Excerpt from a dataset

------------------------------------------------

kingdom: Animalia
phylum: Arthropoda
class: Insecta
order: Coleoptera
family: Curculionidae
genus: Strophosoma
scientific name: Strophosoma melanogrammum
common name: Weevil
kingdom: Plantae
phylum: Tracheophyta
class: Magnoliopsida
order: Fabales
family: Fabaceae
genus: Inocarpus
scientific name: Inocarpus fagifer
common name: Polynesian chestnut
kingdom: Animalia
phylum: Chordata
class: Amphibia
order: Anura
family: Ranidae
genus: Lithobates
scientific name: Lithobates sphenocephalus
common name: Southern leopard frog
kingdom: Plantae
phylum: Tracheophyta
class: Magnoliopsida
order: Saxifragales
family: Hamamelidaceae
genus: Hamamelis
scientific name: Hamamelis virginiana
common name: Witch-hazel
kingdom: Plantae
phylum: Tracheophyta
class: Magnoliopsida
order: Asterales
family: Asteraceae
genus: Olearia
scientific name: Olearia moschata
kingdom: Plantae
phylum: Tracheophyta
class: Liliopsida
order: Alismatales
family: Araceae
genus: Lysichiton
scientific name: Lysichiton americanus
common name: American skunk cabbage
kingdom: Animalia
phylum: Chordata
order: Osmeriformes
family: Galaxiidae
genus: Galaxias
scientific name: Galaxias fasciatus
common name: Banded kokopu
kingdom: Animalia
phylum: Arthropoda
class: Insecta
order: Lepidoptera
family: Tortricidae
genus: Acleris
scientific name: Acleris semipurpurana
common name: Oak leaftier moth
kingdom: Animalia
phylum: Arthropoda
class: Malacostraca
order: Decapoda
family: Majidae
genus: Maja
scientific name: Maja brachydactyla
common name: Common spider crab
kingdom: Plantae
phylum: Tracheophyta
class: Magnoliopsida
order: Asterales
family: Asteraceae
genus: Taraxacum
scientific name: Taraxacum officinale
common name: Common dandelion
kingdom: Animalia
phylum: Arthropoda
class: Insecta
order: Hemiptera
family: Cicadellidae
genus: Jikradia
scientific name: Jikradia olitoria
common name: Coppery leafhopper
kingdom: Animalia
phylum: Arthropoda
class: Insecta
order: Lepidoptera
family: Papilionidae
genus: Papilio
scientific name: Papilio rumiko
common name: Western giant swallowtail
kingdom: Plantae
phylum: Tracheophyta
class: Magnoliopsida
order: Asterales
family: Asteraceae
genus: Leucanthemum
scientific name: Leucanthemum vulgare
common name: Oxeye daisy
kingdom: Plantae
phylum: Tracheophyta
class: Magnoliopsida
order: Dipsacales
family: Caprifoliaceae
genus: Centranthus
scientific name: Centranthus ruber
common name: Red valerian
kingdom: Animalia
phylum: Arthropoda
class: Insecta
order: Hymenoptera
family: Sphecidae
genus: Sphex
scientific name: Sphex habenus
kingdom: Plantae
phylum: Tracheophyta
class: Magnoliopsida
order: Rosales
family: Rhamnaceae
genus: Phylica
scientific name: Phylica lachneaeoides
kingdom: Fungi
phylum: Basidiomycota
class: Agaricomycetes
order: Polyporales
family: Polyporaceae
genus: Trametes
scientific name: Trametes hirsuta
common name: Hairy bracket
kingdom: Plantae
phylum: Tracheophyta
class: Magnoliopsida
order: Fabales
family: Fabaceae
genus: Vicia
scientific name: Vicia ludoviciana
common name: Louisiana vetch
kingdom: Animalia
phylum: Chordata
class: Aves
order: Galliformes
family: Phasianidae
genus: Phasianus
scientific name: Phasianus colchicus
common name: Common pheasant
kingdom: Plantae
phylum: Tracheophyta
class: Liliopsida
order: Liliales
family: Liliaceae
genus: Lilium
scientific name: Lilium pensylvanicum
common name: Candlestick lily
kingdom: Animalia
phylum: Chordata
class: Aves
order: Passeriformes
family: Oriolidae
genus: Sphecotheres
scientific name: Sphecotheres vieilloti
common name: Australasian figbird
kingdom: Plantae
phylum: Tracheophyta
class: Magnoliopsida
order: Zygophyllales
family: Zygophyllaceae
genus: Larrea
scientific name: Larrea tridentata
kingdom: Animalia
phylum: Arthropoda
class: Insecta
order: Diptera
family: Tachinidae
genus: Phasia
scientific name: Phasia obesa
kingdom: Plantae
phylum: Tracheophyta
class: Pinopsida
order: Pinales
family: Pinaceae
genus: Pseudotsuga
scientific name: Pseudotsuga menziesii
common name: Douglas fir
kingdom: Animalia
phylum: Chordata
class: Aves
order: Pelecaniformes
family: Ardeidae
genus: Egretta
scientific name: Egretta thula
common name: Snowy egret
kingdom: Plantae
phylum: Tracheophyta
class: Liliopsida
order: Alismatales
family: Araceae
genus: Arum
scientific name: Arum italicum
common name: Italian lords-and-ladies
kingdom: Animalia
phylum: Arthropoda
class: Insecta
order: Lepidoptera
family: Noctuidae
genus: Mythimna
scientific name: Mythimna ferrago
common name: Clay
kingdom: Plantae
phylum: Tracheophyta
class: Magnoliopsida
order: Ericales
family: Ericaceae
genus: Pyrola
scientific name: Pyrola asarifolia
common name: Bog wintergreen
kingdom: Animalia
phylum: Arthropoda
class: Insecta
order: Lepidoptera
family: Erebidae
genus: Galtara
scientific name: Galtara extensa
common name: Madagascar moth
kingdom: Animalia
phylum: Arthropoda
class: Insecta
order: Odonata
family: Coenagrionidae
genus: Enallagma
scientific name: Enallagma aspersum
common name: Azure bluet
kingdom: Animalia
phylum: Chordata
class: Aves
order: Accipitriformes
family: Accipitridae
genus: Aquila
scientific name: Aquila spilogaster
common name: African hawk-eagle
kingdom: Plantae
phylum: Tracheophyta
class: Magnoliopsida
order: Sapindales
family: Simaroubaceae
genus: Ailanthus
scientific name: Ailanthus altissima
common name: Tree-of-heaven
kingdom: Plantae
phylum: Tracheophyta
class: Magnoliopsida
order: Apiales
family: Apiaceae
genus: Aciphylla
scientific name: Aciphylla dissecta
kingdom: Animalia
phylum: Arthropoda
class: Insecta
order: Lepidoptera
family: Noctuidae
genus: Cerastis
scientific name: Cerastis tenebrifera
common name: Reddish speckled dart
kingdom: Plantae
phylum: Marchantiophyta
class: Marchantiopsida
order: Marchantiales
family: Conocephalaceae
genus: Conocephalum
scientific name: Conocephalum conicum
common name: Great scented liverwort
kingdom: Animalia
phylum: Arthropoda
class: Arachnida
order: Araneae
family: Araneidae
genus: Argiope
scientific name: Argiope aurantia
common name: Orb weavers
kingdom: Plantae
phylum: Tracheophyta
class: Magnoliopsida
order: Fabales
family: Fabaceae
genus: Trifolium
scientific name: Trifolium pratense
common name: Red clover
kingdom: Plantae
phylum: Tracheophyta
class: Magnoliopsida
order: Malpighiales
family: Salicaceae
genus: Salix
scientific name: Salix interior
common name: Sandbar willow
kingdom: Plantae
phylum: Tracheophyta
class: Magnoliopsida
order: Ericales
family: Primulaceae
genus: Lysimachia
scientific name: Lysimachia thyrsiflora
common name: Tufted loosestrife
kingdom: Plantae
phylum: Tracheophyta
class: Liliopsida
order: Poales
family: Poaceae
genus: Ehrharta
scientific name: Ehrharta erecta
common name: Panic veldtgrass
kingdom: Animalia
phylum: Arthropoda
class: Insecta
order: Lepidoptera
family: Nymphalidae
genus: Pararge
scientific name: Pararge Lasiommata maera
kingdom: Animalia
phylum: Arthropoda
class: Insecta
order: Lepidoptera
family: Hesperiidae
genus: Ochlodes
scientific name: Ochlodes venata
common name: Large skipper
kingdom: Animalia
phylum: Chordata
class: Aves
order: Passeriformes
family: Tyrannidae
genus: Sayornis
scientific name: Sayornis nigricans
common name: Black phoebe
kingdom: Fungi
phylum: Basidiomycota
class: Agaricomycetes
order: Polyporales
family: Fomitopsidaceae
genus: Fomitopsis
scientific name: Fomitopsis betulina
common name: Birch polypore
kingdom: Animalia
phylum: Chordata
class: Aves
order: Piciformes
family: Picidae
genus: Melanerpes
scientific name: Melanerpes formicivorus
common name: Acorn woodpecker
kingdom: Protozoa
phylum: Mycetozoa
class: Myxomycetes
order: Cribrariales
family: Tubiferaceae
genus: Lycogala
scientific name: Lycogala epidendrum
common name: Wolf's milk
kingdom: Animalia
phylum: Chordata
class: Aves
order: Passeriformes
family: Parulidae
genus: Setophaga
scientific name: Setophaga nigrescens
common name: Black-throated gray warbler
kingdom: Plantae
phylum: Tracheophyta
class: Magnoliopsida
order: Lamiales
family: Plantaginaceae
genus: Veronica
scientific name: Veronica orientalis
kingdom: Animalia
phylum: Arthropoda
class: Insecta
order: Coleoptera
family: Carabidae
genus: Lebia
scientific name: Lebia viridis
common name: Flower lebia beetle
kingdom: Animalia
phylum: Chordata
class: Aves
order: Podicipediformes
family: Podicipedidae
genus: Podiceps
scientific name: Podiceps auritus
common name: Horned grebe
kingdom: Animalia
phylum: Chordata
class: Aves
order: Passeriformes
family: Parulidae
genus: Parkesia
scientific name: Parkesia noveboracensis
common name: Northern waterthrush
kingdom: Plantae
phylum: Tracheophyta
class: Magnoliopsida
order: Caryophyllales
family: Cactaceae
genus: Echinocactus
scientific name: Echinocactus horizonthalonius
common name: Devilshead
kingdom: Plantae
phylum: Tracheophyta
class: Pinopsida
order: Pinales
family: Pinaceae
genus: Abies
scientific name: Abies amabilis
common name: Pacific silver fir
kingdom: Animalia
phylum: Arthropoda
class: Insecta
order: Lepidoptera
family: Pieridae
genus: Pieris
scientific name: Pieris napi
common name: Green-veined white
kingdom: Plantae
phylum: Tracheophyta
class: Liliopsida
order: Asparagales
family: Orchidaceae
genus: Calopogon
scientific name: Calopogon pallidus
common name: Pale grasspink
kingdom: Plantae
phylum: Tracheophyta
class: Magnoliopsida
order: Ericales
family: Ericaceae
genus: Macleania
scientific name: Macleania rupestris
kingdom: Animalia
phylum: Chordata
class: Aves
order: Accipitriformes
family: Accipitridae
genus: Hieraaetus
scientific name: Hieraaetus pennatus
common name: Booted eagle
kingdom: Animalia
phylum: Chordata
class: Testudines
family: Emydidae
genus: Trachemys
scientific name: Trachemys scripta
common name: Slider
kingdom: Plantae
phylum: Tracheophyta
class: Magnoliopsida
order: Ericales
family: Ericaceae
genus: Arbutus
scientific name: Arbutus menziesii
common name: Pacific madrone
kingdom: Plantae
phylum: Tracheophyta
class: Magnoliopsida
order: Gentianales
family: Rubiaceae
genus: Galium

------------------------------------------------

◆ TASK TO COMPLETE:
Copy out the records word for word, beginning with the first line and ending after the line that contains "scientific name: Inocarpus fagifer".

◆ COMPLETE RESPONSE:
kingdom: Animalia
phylum: Arthropoda
class: Insecta
order: Coleoptera
family: Curculionidae
genus: Strophosoma
scientific name: Strophosoma melanogrammum
common name: Weevil
kingdom: Plantae
phylum: Tracheophyta
class: Magnoliopsida
order: Fabales
family: Fabaceae
genus: Inocarpus
scientific name: Inocarpus fagifer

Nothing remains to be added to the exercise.